Griffin Chure, PhD
Experience
Rob Phillips Group
The short version is that I'm an anti-disciplinary scientist. The slightly longer version is that I'm a computational researcher at Profluent Bio who uses a blend of statistical inference, mathematical modeling, machine learning, and scientific software engineering to better understand the complex behavor of biological systems.
I am the progeny of two paleontologists and grew up in rural Utah, which was a unique experience. I spent my weekends helping my parents dig up dinosaur bones and my spent my weekdays in the local public education system where I was taught that evolution was a hoax and dinosaur bones were buried by either the devil or the government (or both). Contending with these opposed views of reality strongly influenced how I want to understand the world: through the cold, objective, logical lens of math.

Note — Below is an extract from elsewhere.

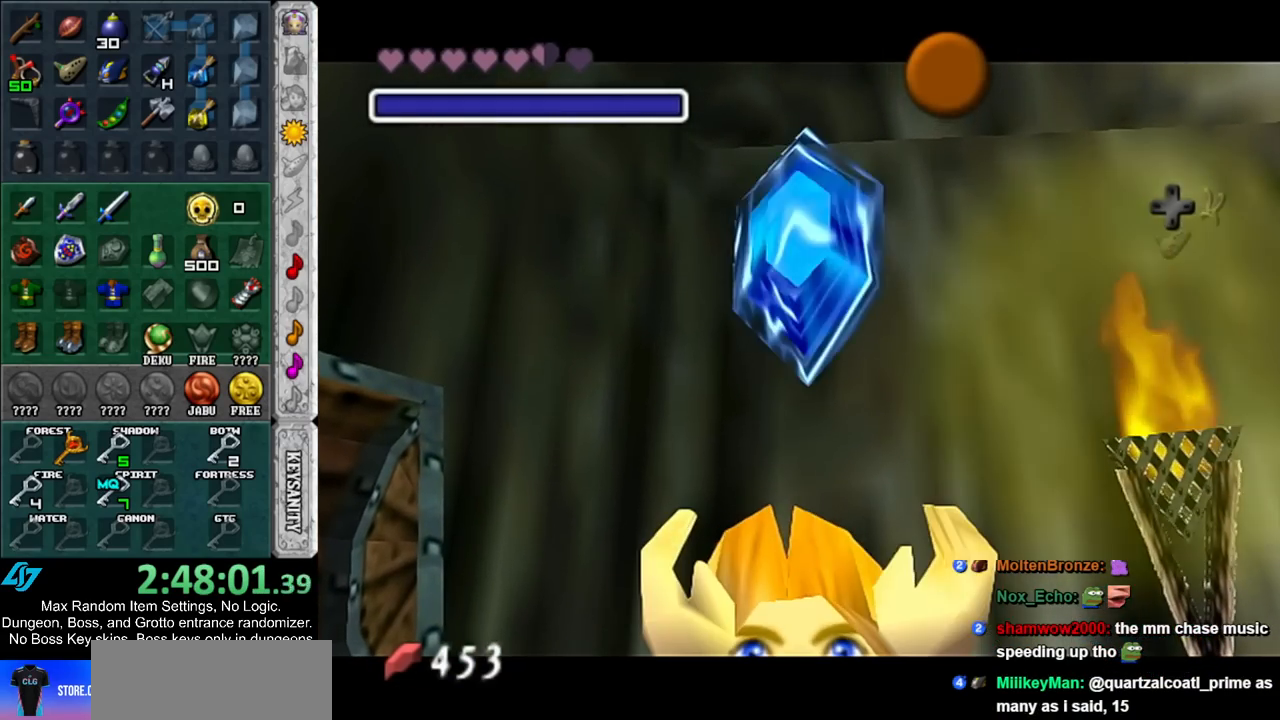
{"buttons": [], "left_stick": "right", "right_stick": "center", "events": [[83, "A", "down"], [83, "B", "down"], [133, "A", "up"], [133, "B", "up"], [233, "A", "down"], [233, "B", "down"], [300, "A", "up"], [300, "B", "up"]]}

I studied biology and chemistry at the University of Utah, then earned a PhD in Biochemistry and Molecular Biophysics with Rob Phillips at Caltech, where I learned to approach biological problems from a physical and probabilistic perspective. I continued as an NSF Postdoctoral Fellow with Jonas Cremer at Stanford, studying the intersection of molecular biophysics, bacterial physiology, and evolution. I am now a senior computational research scientist at Profluent Bio where I use bioinformatics and protein language modeling to discover and design protein systems for genetic engineering.
Outside of work hours, I build and maintain scientific resources like the Human Impacts Database and hplc-py. Beyond science, I love taking photographs, making vector illustrations, and exploring the wildlands of California with my partner and our two hounds. I watch my fair share of films about which I have hard-headed opinions such as affinity for Alejandro Jodorowsky and Julia Ducournau, a distaste for Star Wars and Marvel.